# MAE 598: Design Optimization - Homework 2

## Problem 1


$$ {f(x_1, x_2) = 2x^2_1 - 4x_1x_2 + 1.5x^2_2 + x_2} $$


Gradient of $ f(x_1, x_2) $ is:

$$ {
g(x_1, x_2) = \begin{bmatrix}
\frac{\partial f}{\partial x_1}\\
\frac{\partial f}{\partial x_2}
\end{bmatrix}
 = \begin{bmatrix}
4x_1 - 4x_2\\
-4x_1 + 3x_2 + 1
\end{bmatrix}
} $$

To find the saddle point, $ g(x) = 0 $, solving the the two linear eqauations simultaneously, we get:

$$ x_1 = 1, x_2 = 1 $$


Hessian of $ f(x_1, x_2) $ is:

$$ {
H(x_1, x_2) = \begin{bmatrix}
\frac{\partial^2 f}{\partial x^2_1} & \frac{\partial^2 f}{\partial x_1x_2}\\
\frac{\partial^2 f}{\partial x_1x_2} & \frac{\partial^2 f}{\partial x^2_2}
\end{bmatrix}
 = \begin{bmatrix}
4 & -4\\
-4 & 3
\end{bmatrix}
} $$


$$ {
\left|
\begin{array}{ccc}
H(x_1, x_2) - \lambda I
\end{array}
\right| = 0
} $$

$$
\left|
\begin{array}{ccc}
4 - \lambda & -4\\
-4 & 3 - \lambda
\end{array}
\right| = (4 - \lambda) (3 - \lambda) - 16 = \lambda^2 - 7\lambda - 4 = 0
$$

Solving the characteristic equation, the two Eigenvalues are: $ \lambda_1 = 7.53, \lambda_2 = -0.53. $
Since the Eigenvalues are both positive and negetive, Hessian is indefinite.

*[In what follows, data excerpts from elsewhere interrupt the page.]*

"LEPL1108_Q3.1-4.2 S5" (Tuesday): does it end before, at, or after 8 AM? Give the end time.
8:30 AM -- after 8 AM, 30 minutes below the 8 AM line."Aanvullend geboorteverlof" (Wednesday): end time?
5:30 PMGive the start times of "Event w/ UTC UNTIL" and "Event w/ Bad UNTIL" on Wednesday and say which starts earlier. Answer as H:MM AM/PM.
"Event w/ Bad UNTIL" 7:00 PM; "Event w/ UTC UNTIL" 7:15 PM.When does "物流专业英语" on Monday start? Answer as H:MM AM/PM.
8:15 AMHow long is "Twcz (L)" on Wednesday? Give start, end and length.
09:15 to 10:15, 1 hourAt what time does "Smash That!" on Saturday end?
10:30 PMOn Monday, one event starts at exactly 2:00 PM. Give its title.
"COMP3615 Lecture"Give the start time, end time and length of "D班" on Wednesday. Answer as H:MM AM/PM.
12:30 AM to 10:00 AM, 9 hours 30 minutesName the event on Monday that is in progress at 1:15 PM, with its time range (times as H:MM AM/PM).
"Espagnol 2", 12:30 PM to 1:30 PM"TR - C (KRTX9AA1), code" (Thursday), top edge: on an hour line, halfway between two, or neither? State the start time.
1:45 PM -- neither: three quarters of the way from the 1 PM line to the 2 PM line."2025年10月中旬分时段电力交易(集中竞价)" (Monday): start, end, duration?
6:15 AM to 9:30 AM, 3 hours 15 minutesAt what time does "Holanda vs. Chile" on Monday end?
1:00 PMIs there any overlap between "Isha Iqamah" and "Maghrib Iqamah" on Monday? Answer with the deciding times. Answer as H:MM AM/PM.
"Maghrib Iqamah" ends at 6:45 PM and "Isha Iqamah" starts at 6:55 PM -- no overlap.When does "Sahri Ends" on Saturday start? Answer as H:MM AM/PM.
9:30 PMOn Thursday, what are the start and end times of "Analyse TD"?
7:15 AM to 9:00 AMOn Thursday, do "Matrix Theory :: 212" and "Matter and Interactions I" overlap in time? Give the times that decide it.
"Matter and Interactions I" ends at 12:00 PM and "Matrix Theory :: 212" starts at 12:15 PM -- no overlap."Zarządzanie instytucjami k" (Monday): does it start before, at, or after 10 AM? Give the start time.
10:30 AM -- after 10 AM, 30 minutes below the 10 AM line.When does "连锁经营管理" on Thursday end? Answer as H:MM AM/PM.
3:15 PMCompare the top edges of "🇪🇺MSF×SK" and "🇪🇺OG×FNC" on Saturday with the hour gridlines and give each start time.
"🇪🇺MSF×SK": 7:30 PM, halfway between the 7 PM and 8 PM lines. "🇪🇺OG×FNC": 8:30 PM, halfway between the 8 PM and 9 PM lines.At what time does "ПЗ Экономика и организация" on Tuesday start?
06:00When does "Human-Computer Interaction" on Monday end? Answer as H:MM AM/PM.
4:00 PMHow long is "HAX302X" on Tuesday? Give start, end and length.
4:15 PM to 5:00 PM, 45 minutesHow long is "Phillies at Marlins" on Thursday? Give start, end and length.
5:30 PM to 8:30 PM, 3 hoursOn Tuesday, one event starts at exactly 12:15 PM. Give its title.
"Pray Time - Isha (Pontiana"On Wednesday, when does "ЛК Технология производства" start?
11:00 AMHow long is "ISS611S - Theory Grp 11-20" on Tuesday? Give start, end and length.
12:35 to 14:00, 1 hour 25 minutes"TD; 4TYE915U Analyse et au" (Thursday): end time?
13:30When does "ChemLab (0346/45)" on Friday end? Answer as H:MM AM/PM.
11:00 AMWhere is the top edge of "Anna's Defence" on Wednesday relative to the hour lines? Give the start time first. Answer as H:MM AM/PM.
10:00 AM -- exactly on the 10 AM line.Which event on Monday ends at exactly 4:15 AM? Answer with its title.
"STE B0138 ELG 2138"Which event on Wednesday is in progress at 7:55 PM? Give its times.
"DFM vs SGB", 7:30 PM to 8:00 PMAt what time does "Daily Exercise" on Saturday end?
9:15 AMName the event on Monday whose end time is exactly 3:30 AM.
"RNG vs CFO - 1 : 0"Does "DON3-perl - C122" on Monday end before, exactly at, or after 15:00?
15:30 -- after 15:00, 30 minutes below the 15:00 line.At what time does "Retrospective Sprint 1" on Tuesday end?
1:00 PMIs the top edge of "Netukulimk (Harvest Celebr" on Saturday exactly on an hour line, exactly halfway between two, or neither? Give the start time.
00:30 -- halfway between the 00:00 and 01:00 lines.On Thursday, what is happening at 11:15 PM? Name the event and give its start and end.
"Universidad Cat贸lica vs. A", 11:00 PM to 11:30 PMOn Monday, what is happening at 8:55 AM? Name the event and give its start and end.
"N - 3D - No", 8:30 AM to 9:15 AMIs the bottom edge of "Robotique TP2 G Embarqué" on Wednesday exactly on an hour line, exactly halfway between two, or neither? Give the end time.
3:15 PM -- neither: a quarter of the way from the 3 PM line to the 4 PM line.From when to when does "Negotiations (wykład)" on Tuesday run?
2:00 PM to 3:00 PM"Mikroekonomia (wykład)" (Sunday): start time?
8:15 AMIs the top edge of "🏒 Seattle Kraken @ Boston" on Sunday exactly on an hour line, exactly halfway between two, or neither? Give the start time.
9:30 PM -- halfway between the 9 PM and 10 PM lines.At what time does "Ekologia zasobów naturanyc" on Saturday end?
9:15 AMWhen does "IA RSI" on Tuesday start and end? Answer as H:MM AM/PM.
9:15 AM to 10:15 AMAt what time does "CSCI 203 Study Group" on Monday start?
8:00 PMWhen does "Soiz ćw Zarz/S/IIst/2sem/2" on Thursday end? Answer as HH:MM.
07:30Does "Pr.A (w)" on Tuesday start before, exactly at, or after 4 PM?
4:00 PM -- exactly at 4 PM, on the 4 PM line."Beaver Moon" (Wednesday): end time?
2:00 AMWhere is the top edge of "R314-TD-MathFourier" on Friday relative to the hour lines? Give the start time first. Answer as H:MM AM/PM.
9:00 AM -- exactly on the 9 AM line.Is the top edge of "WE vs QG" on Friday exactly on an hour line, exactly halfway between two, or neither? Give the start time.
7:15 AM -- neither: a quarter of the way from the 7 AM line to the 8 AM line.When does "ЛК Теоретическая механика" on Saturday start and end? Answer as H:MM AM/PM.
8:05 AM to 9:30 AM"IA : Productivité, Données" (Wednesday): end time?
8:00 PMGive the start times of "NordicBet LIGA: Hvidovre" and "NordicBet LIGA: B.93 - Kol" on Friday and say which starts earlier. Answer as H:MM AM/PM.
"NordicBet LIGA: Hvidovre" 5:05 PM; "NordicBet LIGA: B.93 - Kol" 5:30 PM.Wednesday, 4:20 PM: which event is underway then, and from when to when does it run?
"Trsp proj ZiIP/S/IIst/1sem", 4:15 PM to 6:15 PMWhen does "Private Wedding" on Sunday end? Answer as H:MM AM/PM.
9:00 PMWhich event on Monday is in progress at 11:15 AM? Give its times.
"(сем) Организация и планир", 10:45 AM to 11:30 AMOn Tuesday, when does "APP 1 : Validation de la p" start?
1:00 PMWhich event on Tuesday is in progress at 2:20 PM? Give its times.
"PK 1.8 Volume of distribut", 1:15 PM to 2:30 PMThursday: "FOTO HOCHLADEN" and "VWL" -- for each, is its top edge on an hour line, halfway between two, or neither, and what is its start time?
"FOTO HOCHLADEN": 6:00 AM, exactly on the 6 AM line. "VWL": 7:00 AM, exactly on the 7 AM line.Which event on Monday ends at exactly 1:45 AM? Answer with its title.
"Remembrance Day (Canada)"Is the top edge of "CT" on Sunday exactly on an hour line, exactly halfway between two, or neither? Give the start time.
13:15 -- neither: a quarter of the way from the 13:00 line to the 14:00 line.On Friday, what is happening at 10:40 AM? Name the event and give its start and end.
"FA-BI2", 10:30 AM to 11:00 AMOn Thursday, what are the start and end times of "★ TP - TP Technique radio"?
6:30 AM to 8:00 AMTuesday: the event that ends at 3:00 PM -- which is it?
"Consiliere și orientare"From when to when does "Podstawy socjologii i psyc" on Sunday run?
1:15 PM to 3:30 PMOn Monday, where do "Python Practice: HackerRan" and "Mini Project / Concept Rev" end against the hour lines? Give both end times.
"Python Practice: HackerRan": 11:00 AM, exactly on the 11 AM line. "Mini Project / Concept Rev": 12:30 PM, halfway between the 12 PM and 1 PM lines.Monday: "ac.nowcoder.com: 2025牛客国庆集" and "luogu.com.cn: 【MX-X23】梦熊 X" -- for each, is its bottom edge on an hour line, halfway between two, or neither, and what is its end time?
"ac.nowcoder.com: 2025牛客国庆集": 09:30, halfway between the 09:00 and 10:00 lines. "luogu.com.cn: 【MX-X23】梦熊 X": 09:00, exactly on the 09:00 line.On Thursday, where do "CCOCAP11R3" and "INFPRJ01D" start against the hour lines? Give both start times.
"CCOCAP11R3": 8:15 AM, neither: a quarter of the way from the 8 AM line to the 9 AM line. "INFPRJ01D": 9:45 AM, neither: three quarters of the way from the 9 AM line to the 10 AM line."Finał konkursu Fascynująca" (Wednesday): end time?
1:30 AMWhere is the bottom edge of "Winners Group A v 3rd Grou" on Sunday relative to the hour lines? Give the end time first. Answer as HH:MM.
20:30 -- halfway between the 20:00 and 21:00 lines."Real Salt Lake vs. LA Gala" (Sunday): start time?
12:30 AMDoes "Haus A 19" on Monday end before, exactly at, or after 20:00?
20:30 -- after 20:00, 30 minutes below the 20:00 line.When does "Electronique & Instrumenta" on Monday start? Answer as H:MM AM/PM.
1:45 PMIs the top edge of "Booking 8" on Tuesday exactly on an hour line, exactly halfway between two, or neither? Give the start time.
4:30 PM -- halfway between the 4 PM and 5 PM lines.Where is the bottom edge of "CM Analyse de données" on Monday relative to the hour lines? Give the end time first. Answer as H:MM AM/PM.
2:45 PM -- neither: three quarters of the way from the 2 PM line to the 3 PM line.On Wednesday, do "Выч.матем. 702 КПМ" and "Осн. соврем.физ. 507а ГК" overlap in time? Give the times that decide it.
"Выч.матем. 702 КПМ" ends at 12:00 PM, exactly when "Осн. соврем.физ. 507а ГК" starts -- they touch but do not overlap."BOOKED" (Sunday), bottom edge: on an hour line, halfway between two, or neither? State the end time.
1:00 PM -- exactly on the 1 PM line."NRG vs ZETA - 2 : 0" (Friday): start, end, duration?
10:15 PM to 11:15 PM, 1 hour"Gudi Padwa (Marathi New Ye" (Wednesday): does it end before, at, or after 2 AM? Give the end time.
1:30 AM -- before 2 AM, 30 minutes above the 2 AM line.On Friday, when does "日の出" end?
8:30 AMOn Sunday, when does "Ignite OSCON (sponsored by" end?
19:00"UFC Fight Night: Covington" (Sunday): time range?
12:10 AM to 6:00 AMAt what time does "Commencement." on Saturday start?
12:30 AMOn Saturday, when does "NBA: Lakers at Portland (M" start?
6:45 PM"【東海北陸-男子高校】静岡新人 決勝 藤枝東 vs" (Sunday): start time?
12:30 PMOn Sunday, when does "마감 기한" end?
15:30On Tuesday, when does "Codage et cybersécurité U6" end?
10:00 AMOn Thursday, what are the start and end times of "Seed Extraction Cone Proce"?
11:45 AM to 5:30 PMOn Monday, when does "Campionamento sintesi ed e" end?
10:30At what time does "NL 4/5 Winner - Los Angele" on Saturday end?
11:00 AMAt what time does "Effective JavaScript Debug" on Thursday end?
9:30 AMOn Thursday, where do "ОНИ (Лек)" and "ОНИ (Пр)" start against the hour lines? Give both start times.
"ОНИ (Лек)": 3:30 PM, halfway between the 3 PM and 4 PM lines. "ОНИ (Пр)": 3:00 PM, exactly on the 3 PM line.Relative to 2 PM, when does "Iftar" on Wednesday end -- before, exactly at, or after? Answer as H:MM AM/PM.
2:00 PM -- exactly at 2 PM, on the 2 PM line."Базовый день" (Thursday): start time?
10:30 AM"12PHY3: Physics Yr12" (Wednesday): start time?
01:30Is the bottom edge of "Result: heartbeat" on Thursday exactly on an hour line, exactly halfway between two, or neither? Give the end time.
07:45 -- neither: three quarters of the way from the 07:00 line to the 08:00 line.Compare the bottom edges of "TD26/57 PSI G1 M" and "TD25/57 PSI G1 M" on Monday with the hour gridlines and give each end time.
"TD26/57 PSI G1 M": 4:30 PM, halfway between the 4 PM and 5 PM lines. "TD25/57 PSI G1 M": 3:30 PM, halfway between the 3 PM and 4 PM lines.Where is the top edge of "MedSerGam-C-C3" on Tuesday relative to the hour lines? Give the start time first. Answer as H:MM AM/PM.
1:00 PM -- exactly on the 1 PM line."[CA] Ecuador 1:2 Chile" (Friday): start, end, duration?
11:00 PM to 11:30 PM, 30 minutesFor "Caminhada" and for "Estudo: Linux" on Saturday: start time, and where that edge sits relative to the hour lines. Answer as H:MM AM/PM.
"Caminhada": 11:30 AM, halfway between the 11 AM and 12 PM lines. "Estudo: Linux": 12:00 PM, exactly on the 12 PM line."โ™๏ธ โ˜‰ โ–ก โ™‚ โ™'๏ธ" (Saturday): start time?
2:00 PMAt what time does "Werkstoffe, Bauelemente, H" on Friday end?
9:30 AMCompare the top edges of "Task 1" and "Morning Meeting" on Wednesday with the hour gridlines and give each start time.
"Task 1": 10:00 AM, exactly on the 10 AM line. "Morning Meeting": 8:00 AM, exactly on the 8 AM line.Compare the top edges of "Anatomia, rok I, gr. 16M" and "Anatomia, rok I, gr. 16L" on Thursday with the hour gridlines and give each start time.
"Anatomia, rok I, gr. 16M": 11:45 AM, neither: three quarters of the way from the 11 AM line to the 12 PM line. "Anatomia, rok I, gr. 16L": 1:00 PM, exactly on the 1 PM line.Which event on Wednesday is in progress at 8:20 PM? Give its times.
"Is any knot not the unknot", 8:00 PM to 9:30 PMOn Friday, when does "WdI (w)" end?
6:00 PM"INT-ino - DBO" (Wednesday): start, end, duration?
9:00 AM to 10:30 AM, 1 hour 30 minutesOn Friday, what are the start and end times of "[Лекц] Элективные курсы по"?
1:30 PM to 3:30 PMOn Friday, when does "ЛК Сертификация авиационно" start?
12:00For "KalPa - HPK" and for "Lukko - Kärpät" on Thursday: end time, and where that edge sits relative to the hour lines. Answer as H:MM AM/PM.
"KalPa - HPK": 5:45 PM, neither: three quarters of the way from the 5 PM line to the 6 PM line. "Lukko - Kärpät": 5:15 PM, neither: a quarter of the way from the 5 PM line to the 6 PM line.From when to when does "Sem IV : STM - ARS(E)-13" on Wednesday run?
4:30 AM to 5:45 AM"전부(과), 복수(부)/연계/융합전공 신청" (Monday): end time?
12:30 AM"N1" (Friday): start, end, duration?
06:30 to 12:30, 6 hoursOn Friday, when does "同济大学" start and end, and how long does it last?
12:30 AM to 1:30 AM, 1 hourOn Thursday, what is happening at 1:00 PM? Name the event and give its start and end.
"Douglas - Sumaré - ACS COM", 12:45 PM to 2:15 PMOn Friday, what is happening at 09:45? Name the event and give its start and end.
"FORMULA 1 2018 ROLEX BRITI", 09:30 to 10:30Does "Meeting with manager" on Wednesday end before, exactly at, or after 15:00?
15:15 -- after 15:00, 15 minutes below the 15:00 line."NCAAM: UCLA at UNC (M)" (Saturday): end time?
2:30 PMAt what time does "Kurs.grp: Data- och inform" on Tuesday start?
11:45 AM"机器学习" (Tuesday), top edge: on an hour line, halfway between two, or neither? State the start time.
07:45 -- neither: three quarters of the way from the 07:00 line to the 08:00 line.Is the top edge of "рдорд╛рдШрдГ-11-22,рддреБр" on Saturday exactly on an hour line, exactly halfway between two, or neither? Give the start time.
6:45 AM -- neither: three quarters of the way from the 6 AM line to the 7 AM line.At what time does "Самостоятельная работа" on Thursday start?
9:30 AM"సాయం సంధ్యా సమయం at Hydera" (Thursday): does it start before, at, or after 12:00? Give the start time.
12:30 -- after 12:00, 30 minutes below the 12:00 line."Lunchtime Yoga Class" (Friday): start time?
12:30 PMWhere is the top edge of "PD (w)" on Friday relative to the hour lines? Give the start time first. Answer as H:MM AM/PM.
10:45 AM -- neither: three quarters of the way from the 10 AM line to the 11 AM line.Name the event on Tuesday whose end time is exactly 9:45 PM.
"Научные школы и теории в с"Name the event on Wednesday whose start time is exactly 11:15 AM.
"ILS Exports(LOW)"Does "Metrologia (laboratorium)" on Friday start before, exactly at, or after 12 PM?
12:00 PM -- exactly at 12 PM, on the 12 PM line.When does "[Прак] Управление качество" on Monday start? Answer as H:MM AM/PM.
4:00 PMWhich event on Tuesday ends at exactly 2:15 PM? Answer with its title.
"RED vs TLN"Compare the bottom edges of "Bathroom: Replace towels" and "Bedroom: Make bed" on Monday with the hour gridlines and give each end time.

Taylor's Second order approximation at the saddle point $x_0 = (1,1)$:

$$ {f(x_1, x_2) = f(x_0) +  \left.g(x)^T\right|_{x_0} . (x - x_0) + \frac{1}{2} (x - x_0)^T . \left.H(x)\right|_{x_0} . (x - x_0)} $$

Evaluating $ f(x_1, x_2) $ and $ g(x_1, x_2) $ at $x_0 = (1,1)$

$$ {f(1, 1) = 2 (1)^2 - 4 (1 . 1) + 1.5 (1)^2 + 1 = 0.5} $$

$$ {
g(1, 1) = \begin{bmatrix}
4 (1) - 4 (1)\\
-4 (1) + 3 (1) + 1
\end{bmatrix} = \begin{bmatrix}
0\\
0
\end{bmatrix}
} $$

Also $\partial x_i = x_i - 1 $ for $ i = 1, 2 $
We can write $ (x - x_0) $ as:

$$ {
(x - x_0) = \begin{bmatrix}
x_1 - 1\\
x_2 - 1
\end{bmatrix}
 = \begin{bmatrix}
\partial x_1\\
\partial x_2
\end{bmatrix}
} $$


Substituting these results back into the approximation function:

$$ {f(x_1, x_2) = 0.5 +  
\begin{bmatrix} 0 & 0 \end{bmatrix} . 
\begin{bmatrix}
\partial x_1\\
\partial x_2
\end{bmatrix} + 
\frac{1}{2} \begin{bmatrix}
\partial x_1 & \partial x_2
\end{bmatrix} . 
\begin{bmatrix}
4 & -4\\
-4 & 3
\end{bmatrix} . 
\begin{bmatrix}
\partial x_1\\
\partial x_2
\end{bmatrix}} $$

$$ {f(x_1, x_2) = 0.5 +  
0 + 
\frac{1}{2} \begin{bmatrix}
\partial x_1 & \partial x_2
\end{bmatrix} . 
\begin{bmatrix}
4\partial x_1 - 4\partial x_2\\
-4\partial x_1 + 3\partial x_2
\end{bmatrix}
} $$


$$ {f(x_1, x_2) =  
0.5 + \frac{1}{2}
(
4\partial^2 x_1 - 4\partial x_1\partial x_2 - 4\partial x_1\partial x_2 + 3\partial^2 x_2
)
} $$


$$ {f(x_1, x_2) =  
0.5 + \frac{1}{2}
(
4\partial^2 x_1 - 8\partial x_1\partial x_2 + 3\partial^2 x_2
)
} $$

$$ {f(x_1, x_2) =  
0.5 + \frac{1}{2}
(
4\partial^2 x_1 - 8\partial x_1\partial x_2 + 3\partial^2 x_2
)
} $$


$$ {f(x_1, x_2) =  
0.5 + \frac{1}{2}
(2\partial x_1 - \partial x_2) (2\partial x_1 - 3\partial x_2)
} $$

$$ {f(x_1, x_2) =  
0.5 + 
(\partial x_1 - \frac{\partial x_2}{2}) (\partial x_1 - \frac{3\partial x_2}{2})
} $$


The constants $ a, b, c, d $ are $ 1, -1/2, 1, -3/2 $ respectively.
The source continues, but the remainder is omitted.